Houston’s stomach turned over, and his heart failed him. For he saw that what the boy in his agony had prescribed was indeed the only remedy. The arm would have to come off. In a frenzy, because he could not stand the agonized bellowing, and because he knew he must stop it, he hit the boy hard on the head with a boot, and knocked him mercifully out, and held his own sweating head in his hands and thought what to do.
‘The boy will die,’ the girl said.
‘No!’
‘He will die, Chao-li. It is written for him.’
‘Nothing is written!’ Houston said savagely. ‘I’ll save him. I’ll cut the arm off.’
But he didn’t cut the arm off, and he didn’t save him. Ringling died, as near as Houston could judge, on the 19th December – which was the date he gave his mother – and his death brought peace to them all, for he had bellowed continuously for three days.
Houston wept for him as he had not wept for his own brother. The girl remained composed.
‘The boy was not a native of Tibet, Chao-li?’
‘No, he came from Kalimpong, in India.’
‘Then we will need a river,’ she said.
Houston found the river, and as the boy had said, it was frozen and no one was there. He cut a small hole in the ice with the boy’s knife, and dragged the stiff body off the sled.
The girl crouched beside it, shivering in the bitter wind.
‘Where does the river flow, Chao-li?’
‘Into the Tsangpo.’
‘Very good. It will carry him home.’
She snipped a lock of the boy’s hair, and murmured over it, and dropped it into the ice hole. Then she bent over the body and made two small incisions, above the eyes, and murmured again.
Houston remained looking into the ice hole. The hair was still there in the slow-moving water. It went just as the girl rose beside him.
‘Is that all?’
‘Yes. His spirit is now released. If it loses the way, the river will lead it home. For an outlander, it is very simple.’
‘Yes,’ Houston said. It had been very simple the first time, in the little stream, in the little wood, between Sikkim and India; a few drops of water, a posy of flowers.
‘Good-bye,’ he said into the hole.
T
HEY
left the boy on the ice. They left him naked to preclude the possibility of identification. They returned bleakly to the cave, and did not speak on the way. They turned in as soon as they had eaten.
The next day, Houston became very busy.
He slit two of the sleeping bags and sewed them together. He went out and began very methodically his immense collection of wood. He drew up his calendar on the wall with a bit of burnt stick.
In the week before the boy had died they had agreed upon a rough plan. The plan was to stay in the hole for the winter and to make a quick dash for the pass as soon as the thaw set in. In this part of the country it set in very rapidly in the middle of April. In the space of three or four days the blizzards stopped and the sun shone. Unless the Chinese had left a party in the village – and it would be necessary to check on this – they could have as much as three days’ start on any
troops sent to cut them off. In three days they could be well into the Chumbi valley.
Houston drew out his calendar from December to May, and made a ring round 1 April when he thought he would make a reconnaissance of the village, and another round the 8th, for a final one.
The long-range planning struck him as utterly fantastic. The thought of April, in December, seemed to him as remote as the next century. But he clung to it doggedly, for there was nothing else to cling to. He even worked out for himself some refinements. The emeralds were heavy – the eight bags weighing each something like thirty pounds. With no one to help him, he thought he had better ferry them up to the pass a bit at a time. He thought he might make one trip on 8 April – when he would be going for his second look at the village – and another on the 10th. The rest could go with them when they left.

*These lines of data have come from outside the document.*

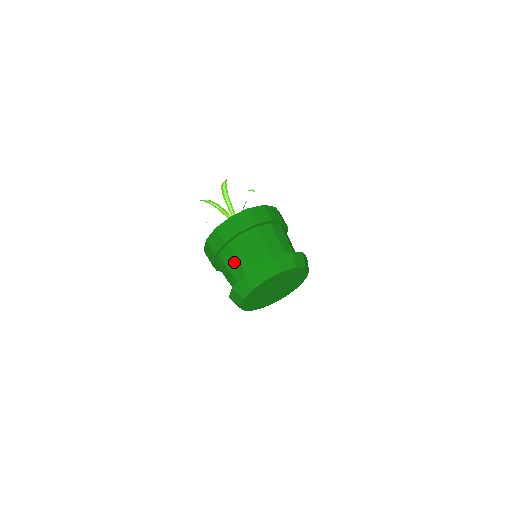
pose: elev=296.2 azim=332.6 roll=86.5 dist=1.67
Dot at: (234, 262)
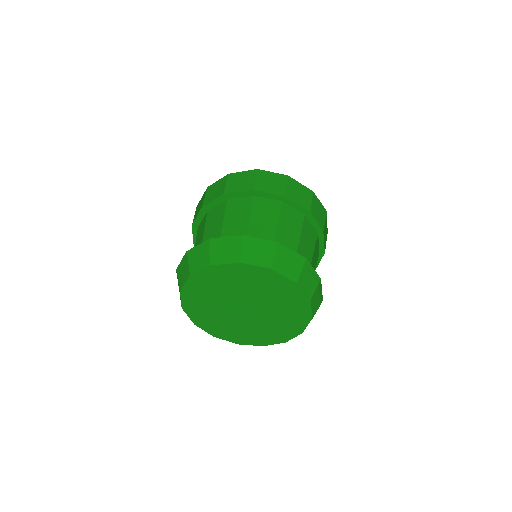
Dot at: occluded
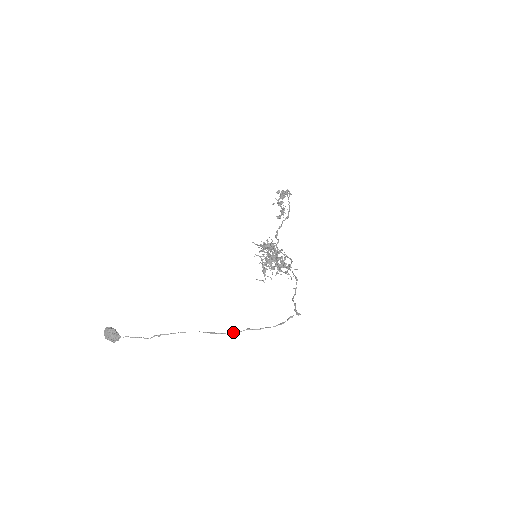
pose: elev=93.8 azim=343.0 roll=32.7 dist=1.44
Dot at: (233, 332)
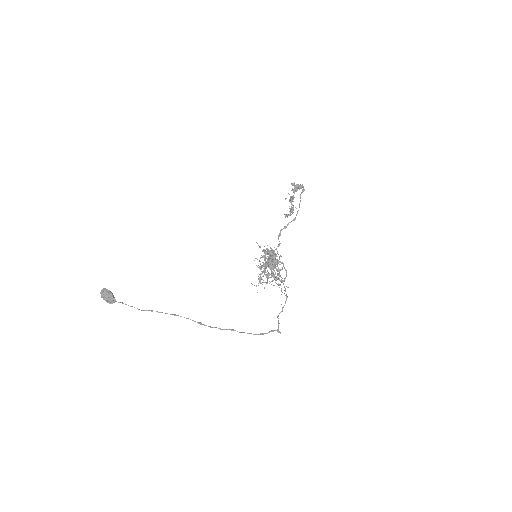
Dot at: (218, 328)
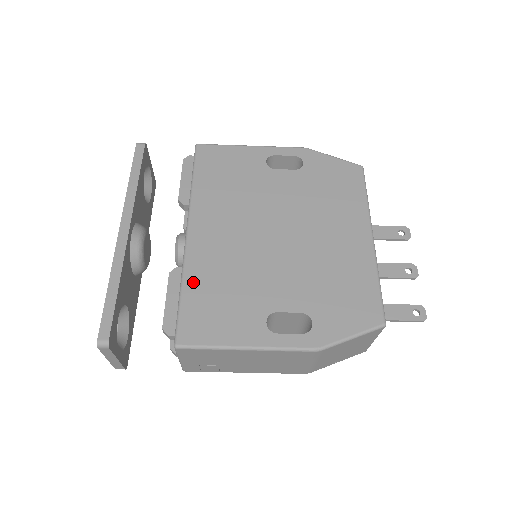
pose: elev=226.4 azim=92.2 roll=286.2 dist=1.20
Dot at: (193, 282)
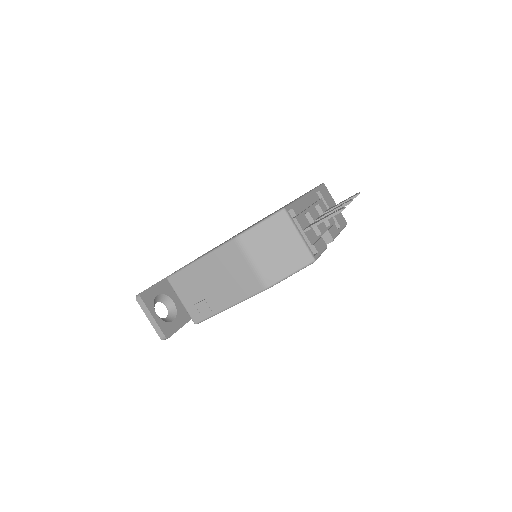
Dot at: occluded
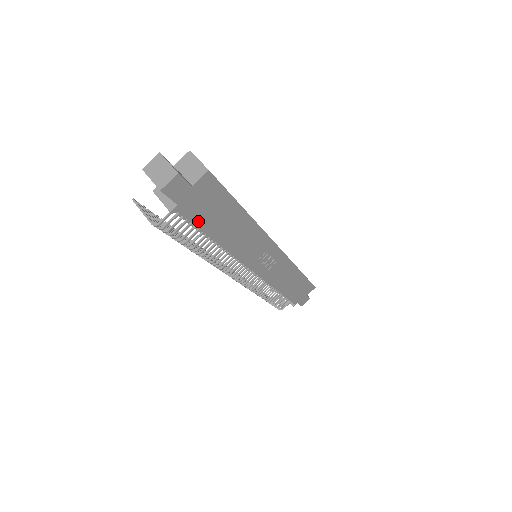
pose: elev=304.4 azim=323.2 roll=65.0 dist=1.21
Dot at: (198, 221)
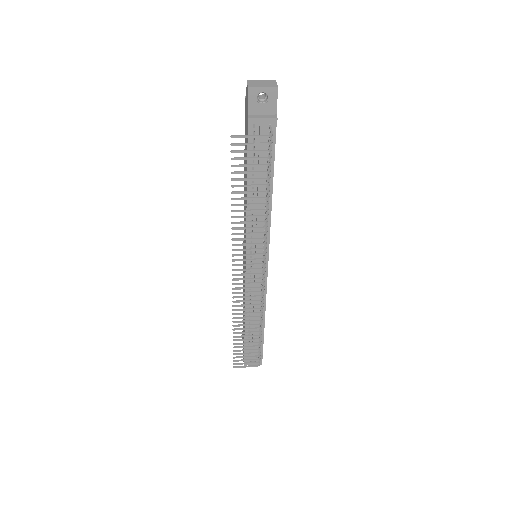
Dot at: (274, 148)
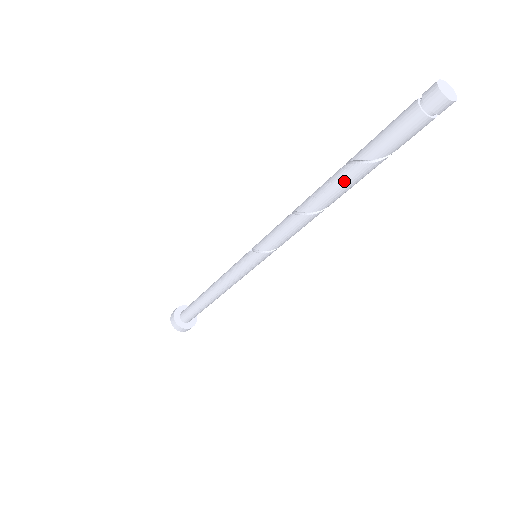
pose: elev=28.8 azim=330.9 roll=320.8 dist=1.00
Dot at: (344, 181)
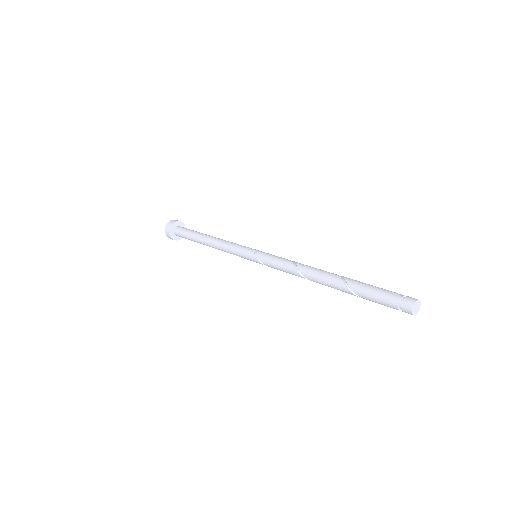
Dot at: (337, 288)
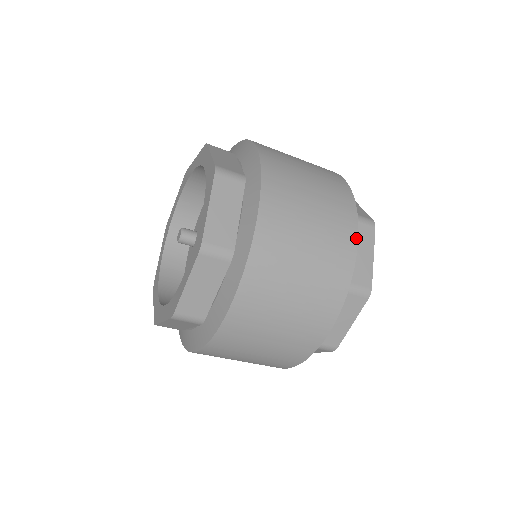
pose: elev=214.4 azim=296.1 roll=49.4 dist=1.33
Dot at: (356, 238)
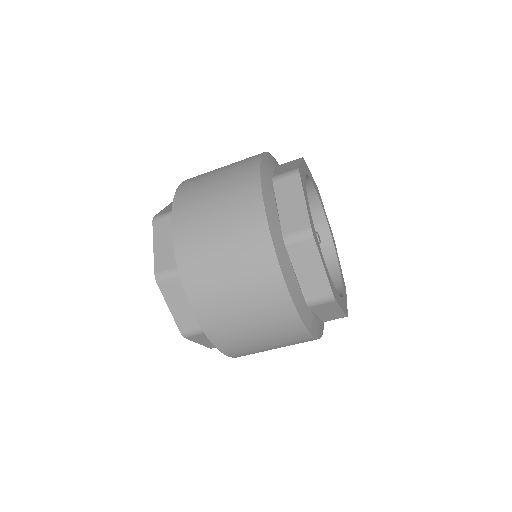
Dot at: occluded
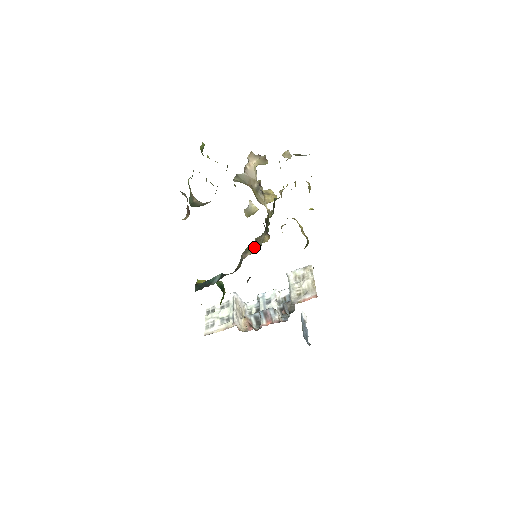
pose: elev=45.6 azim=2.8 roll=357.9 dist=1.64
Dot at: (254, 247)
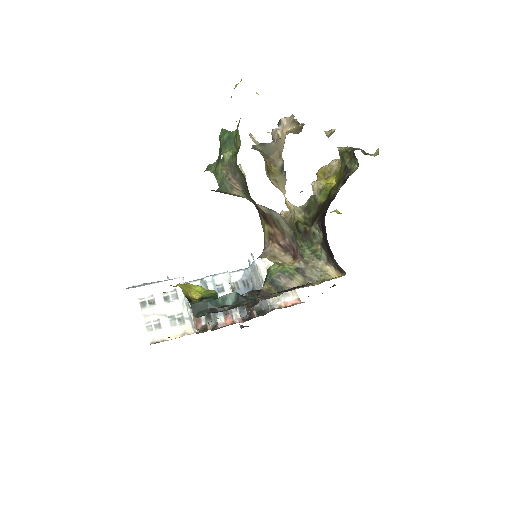
Dot at: (300, 272)
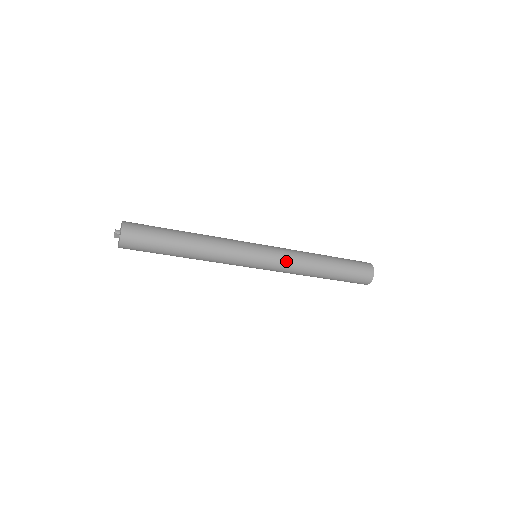
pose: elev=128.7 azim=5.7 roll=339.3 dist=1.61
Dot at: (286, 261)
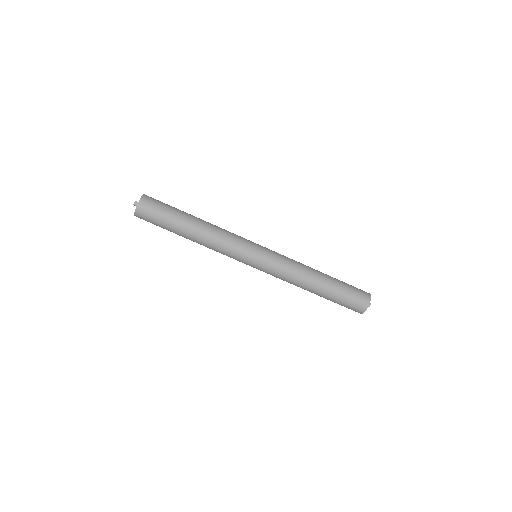
Dot at: (278, 273)
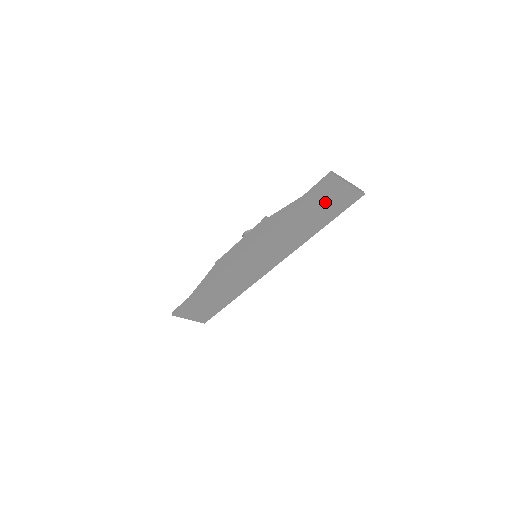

There were seventeen weeks from the end of December to the middle of April. Houston set himself to regulate them by a strict routine. They rose at seven, as they had done in the monastery, and washed and ate, and then while the girl, after setting their home to rights, embarked upon the ritual of prayer and mental exercise that had always made up her day, Houston went out on his wood-collecting and trap-setting labours.
He went out whatever the weather, and the weather in January was the most abominable he had ever encountered. The snow came continuously, and horizontally, and at tremendous velocity, driven by iron hard winds. He stood for a moment in the strange icy chillness beside the
chorten
and listened to the unbelievable howling, and took a deep breath before heading out into it.
He took the sled with him and collected his wood methodically, covering a different area every day and making a complete tour over a radius of some ten or twelve miles from the hermit hole every week. The traps provided at first almost nothing, but after a week or two he took to baiting them with what was left of the horse, and was soon picking up his dinner at least twice a week.
In the third week of January, when the weather grew suddenly worse, he found two rat-hares in the one trap; they had evidently gone for the same bit of food simultaneously. He took out the animals and rebaited the trap and moved on, and had no sooner turned his back than he heard the jaws go again. He looked round. Another rat-hare was in the trap.
Deducing that the worsening weather was bringing them down from the heights and that his remaining traps might be working just as hard, he gave up collecting wood (for a large pile was already drying in the hermit hole) and went straight away to inspect them. He was not disappointed.
For the following four days, in the vilest of blizzards, Houston went smiling from one trap to another. Some of the traps were buried deep in snow; but his little prey had smelt out the food, and they were waiting for him. He returned blue at the nose and chilled to the marrow; but by the end of five days he had returned with twenty-eight meat dinners.
Houston regarded this period, which was from the third week of January to the end of February, as one of the most rewarding of his life. The routine very quickly developed into a most regular and pleasing pattern. He would leave sharp on half past seven, punctual as some clerk going up to the city. He would climb the steps into the
chorten
, and pick up his sled, and nod familiarly to the bones of the holy hermit, and go out into it. The more horrible the weather, the greater his feeling of virtue. In all the seventeen weeks he did not come face to face with another soul; and for the first five of them was never happier.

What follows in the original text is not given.